I have seen scale not weigh because the customer thought the feet were not needed or severely underweight because a foot was screwed in too far. 
Tin


----------



## fcheslop (Dec 24, 2011)

OH come on guys don't tell them to read the manuals I make a good living because they don't :big: Having said that i still need to read my cars manual to find out how to switch the auto wipers off fine in the summer but a bit of a bugger in the winter when they're frozen to the screen :-[ :big: :big:
Best wishes Frazer


----------



## cfellows (Dec 24, 2011)

Unfortunately, most of us are a bit jaded when it comes to manuals. We are so accustomed to the (mostly) chinese manuals which have 10 pages of safety instructions followed by a half a page of troubleshooting, most of which never applies. Having said that...

Chuck


----------



## Foozer (Dec 24, 2011)

So on the cover of the latest Hot Rod mag is a little square with lots of squiggle in it. I ask the kid "What the heck is that for?" He pulls out his phone, points it at the squiggle and Poof! On the phones screen pops up video from Hot Rod that tells what is in the mag.

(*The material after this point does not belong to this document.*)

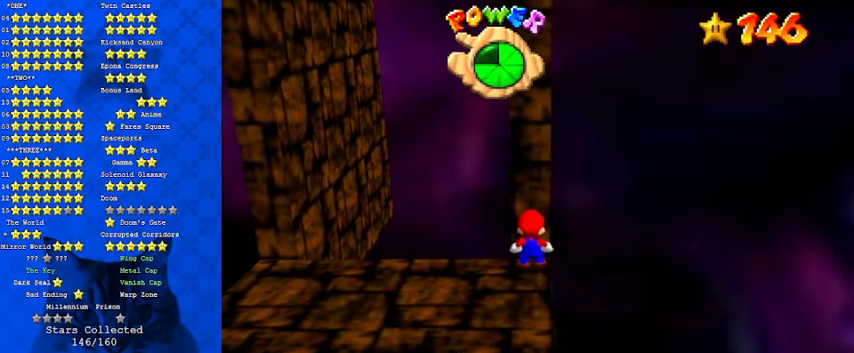
Gameplay with keyboard; each line is a JSON object with the keys held at the frame after it. "events" lists presses ("down") and releases ("up") of "a", "c", "ctrl", "d", "down", "left", "return", "right", "s", "shift", "up", "w", "x" and "y" between this image and that frame as [ms after this image, input, new state], when the widget could be followed in between. No other keys are recorded. Mouse input is not recorded.
{"keys": [], "events": []}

OK, time to drill me for oil, I'm done


Robert


----------



## fcheslop (Dec 24, 2011)

Hi Chuck,at least they are in Chinglish,once had a fault on a Korean solder bath the front page and index were in English the rest in Korean .As they say we live and learn :big:
Best wishes Frazer


----------



## ksouers (Dec 24, 2011)

Chuck,
Just noticed this thread. You are definitely not alone!

Regarding the window lock button...
My Isuzu Rodeo has a similar button and I've done the exact same thing!
I also found out the window lock affects the rear doors. I managed to accidentally lock people into the back seat and didn't realize how to get them out except to open the door from the outside. That went on for weeks until I "saw" the button.

I've also done other similarly silly things. I wear glasses, I've worn them forever and need them for everything except very close work. One day I couldn't find them, looked all over for about 15 minutes before I realized they were on my face! I never noticed that I didn't have any problems seeing, I just didn't realize I was already wearing them.


----------



## purpleknif (Jan 1, 2012)

Sounds sorta like trying to figure out why the dome light won't go out when you're working with the door open. Then finding out its because you turned the dimmer switch all the way.

 Who could possibly do a thing like that?  *club*


----------